TASK INSTRUCTIONS ::
Write out all of the entries that follow, word for word, but skip the pictures.

TASK INPUT ::
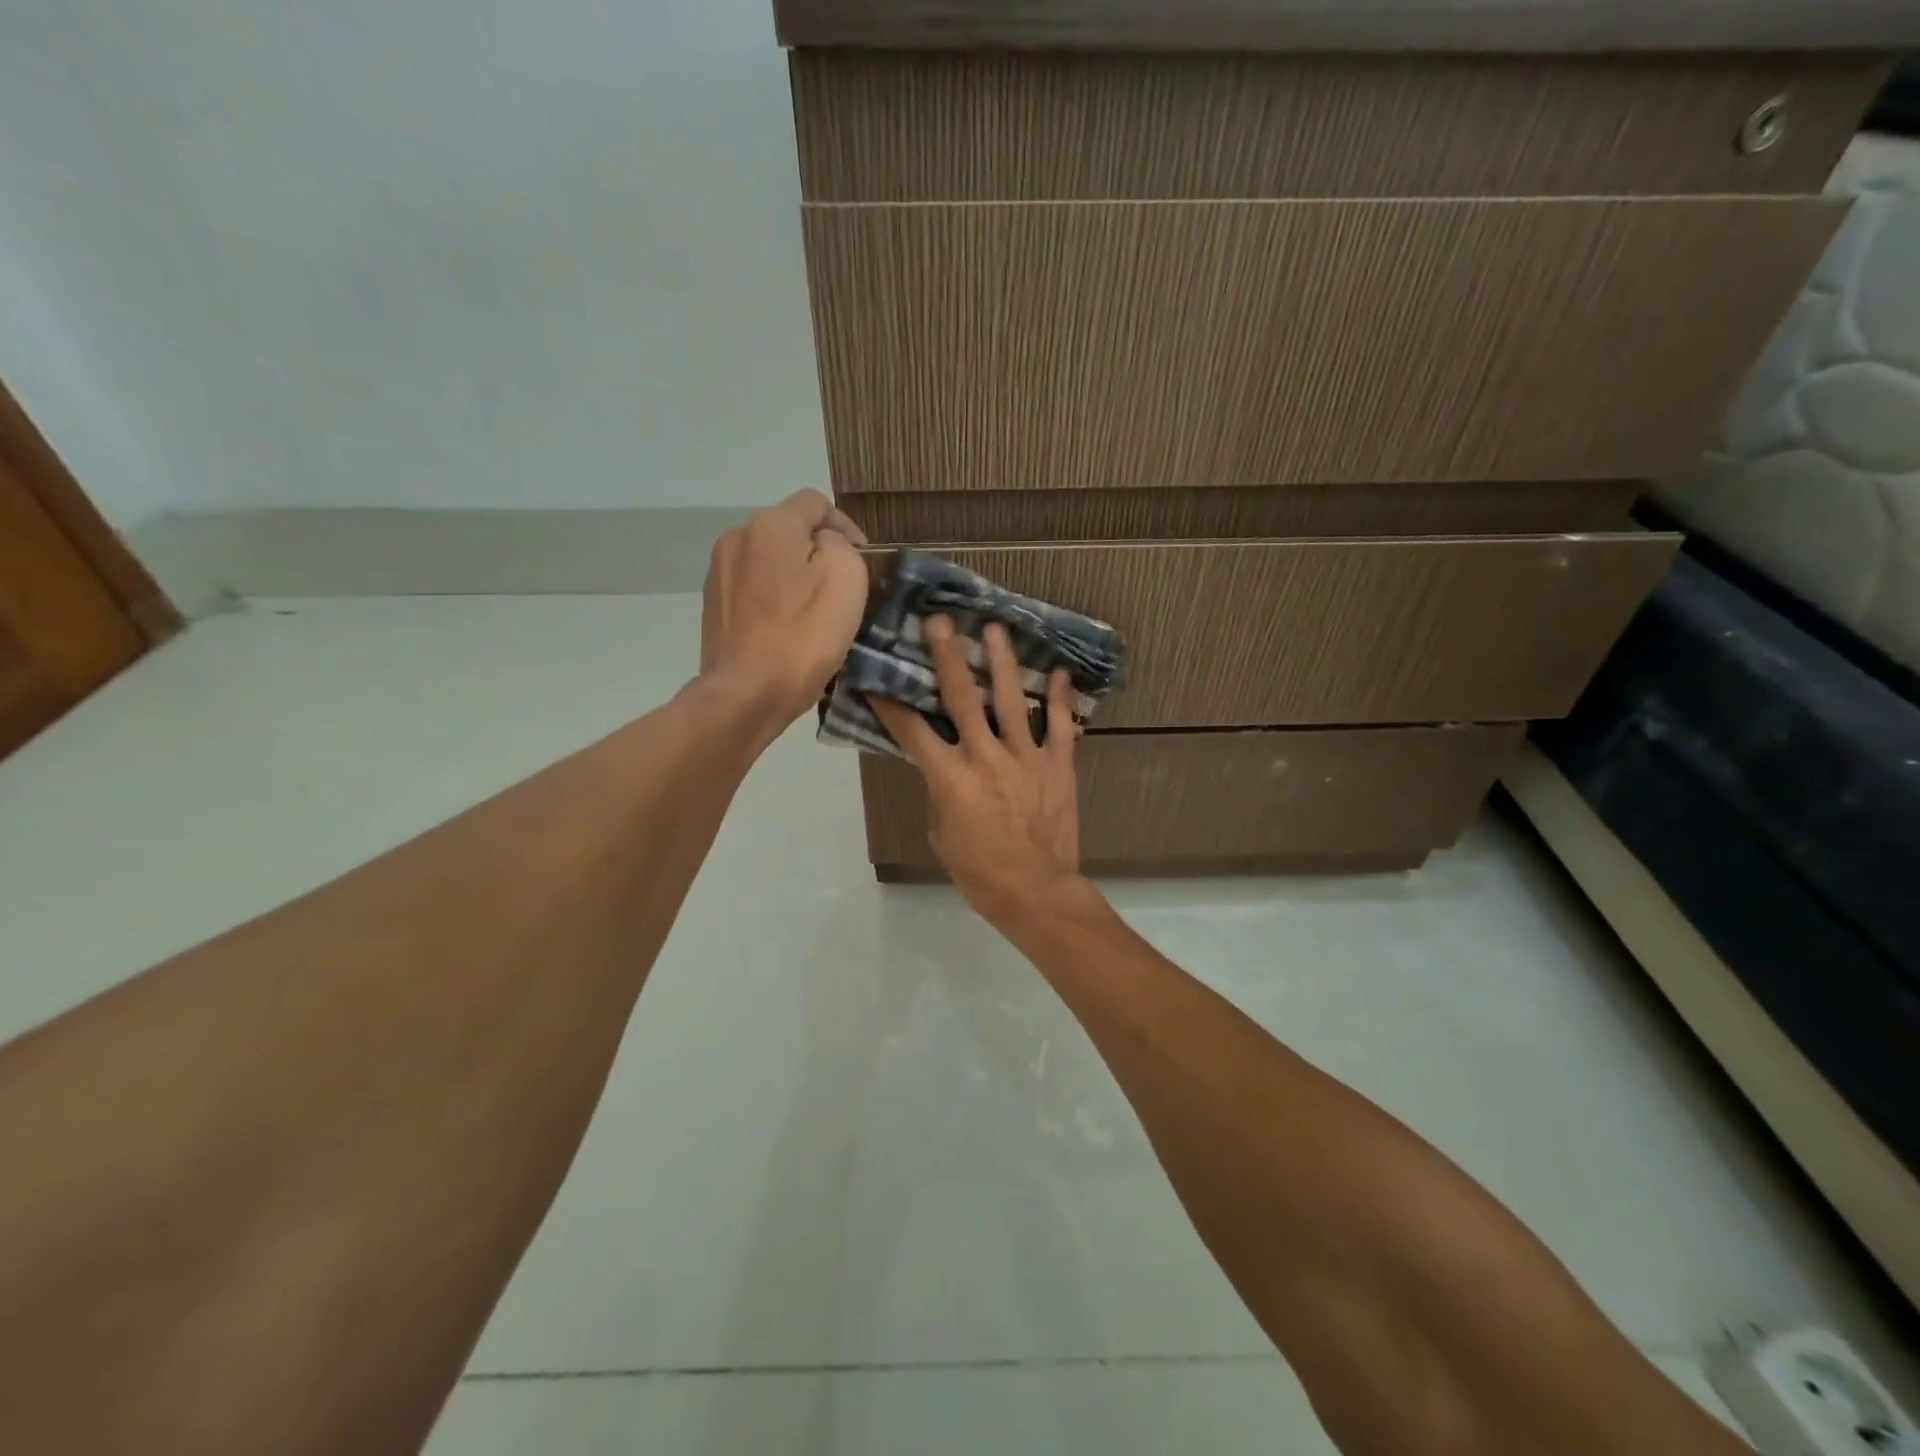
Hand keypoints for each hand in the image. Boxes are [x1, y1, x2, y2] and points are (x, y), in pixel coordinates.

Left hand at [700, 489, 868, 730]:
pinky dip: (774, 597)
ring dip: (794, 575)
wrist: (745, 695)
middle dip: (818, 551)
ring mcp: (719, 573)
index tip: (864, 557)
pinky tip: (787, 628)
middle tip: (843, 587)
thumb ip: (840, 546)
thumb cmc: (803, 637)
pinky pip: (753, 588)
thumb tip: (823, 545)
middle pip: (788, 530)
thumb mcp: (846, 580)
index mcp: (771, 525)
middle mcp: (737, 537)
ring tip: (814, 610)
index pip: (815, 503)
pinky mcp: (713, 606)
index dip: (845, 524)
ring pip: (769, 560)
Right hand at [869, 617, 1082, 921]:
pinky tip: (1057, 672)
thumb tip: (943, 768)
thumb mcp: (941, 833)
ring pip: (1011, 700)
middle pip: (962, 698)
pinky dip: (1059, 699)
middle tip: (940, 621)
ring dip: (1002, 662)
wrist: (1035, 891)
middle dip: (947, 657)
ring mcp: (1025, 757)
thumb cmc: (979, 871)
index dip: (891, 704)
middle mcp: (985, 756)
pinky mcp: (1058, 765)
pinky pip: (1060, 726)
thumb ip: (940, 793)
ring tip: (995, 629)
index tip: (877, 678)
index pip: (912, 731)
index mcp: (950, 777)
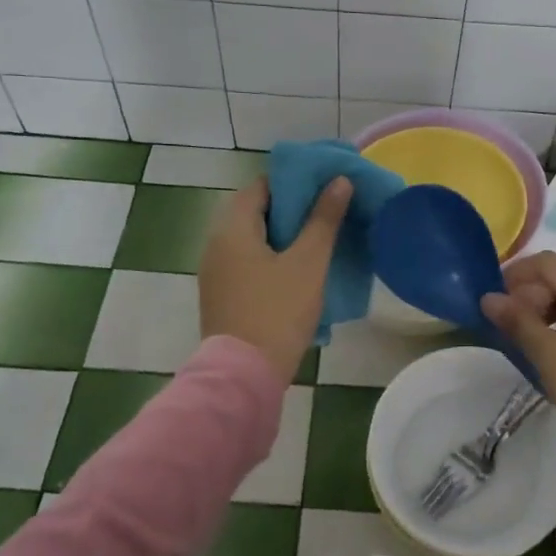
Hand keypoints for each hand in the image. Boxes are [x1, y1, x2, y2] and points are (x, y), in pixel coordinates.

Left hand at [199, 176, 350, 382]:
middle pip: (255, 211)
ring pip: (252, 238)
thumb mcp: (308, 262)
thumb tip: (340, 180)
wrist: (245, 374)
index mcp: (232, 228)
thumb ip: (324, 219)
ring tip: (318, 240)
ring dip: (282, 235)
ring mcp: (215, 271)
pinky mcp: (221, 294)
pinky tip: (297, 270)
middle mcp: (215, 243)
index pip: (261, 186)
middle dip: (292, 209)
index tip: (324, 187)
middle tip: (327, 213)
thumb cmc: (278, 311)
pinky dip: (270, 257)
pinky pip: (247, 261)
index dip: (294, 182)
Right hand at [481, 251, 555, 433]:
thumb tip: (488, 298)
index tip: (493, 295)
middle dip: (529, 293)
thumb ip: (517, 321)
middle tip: (505, 320)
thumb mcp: (549, 353)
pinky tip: (543, 348)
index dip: (517, 273)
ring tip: (520, 335)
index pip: (550, 264)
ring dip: (543, 311)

ANSWER FOR THE TASK ::
Hand keypoints for each hand in the image. Boxes are [x1, y1, x2, y2] and points are (x, y), in pixel coordinates.

Left hand at [700, 489, 868, 730]:
pinky dip: (774, 597)
ring dip: (794, 575)
wrist: (745, 695)
middle dip: (818, 551)
ring mcp: (719, 573)
index tip: (864, 557)
pinky tip: (787, 628)
middle tip: (843, 587)
thumb ip: (840, 546)
thumb cmc: (803, 637)
pinky pip: (753, 588)
thumb tip: (823, 545)
middle pip: (788, 530)
thumb mcp: (846, 580)
index mcp: (771, 525)
middle mcp: (737, 537)
ring tip: (814, 610)
index pip: (815, 503)
pinky mcp: (713, 606)
index dip: (845, 524)
ring pip: (769, 560)
Right hand at [869, 617, 1082, 921]:
pinky tip: (1057, 672)
thumb tip: (943, 768)
thumb mcp: (941, 833)
ring pip: (1011, 700)
middle pip: (962, 698)
pinky dip: (1059, 699)
middle tip: (940, 621)
ring dip: (1002, 662)
wrist: (1035, 891)
middle dip: (947, 657)
ring mcp: (1025, 757)
thumb cmc: (979, 871)
index dip: (891, 704)
middle mcp: (985, 756)
pinky mcp: (1058, 765)
pinky pip: (1060, 726)
thumb ip: (940, 793)
ring tip: (995, 629)
index tip: (877, 678)
index pip: (912, 731)
index mcp: (950, 777)
Hand keypoints for each hand in the image. Boxes are [x1, y1, x2, y2] and points are (x, y), in pixel coordinates.

Left hand at [199, 176, 350, 382]:
middle pip: (255, 211)
ring pip: (252, 238)
thumb mcp: (308, 262)
thumb tip: (340, 180)
wrist: (245, 374)
index mcp: (232, 228)
thumb ip: (324, 219)
ring tip: (318, 240)
ring dip: (282, 235)
ring mcp: (215, 271)
pinky mcp: (221, 294)
pinky tip: (297, 270)
middle mcp: (215, 243)
index pip: (261, 186)
middle dip: (292, 209)
index tip: (324, 187)
middle tip: (327, 213)
thumb cmc: (278, 311)
pinky dip: (270, 257)
pinky pip: (247, 261)
index dip: (294, 182)
Right hand at [481, 251, 555, 433]:
thumb tip: (488, 298)
index tip: (493, 295)
middle dip: (529, 293)
thumb ip: (517, 321)
middle tip: (505, 320)
thumb mcp: (549, 353)
pinky tip: (543, 348)
index dip: (517, 273)
ring tip: (520, 335)
index pip: (550, 264)
ring dip: (543, 311)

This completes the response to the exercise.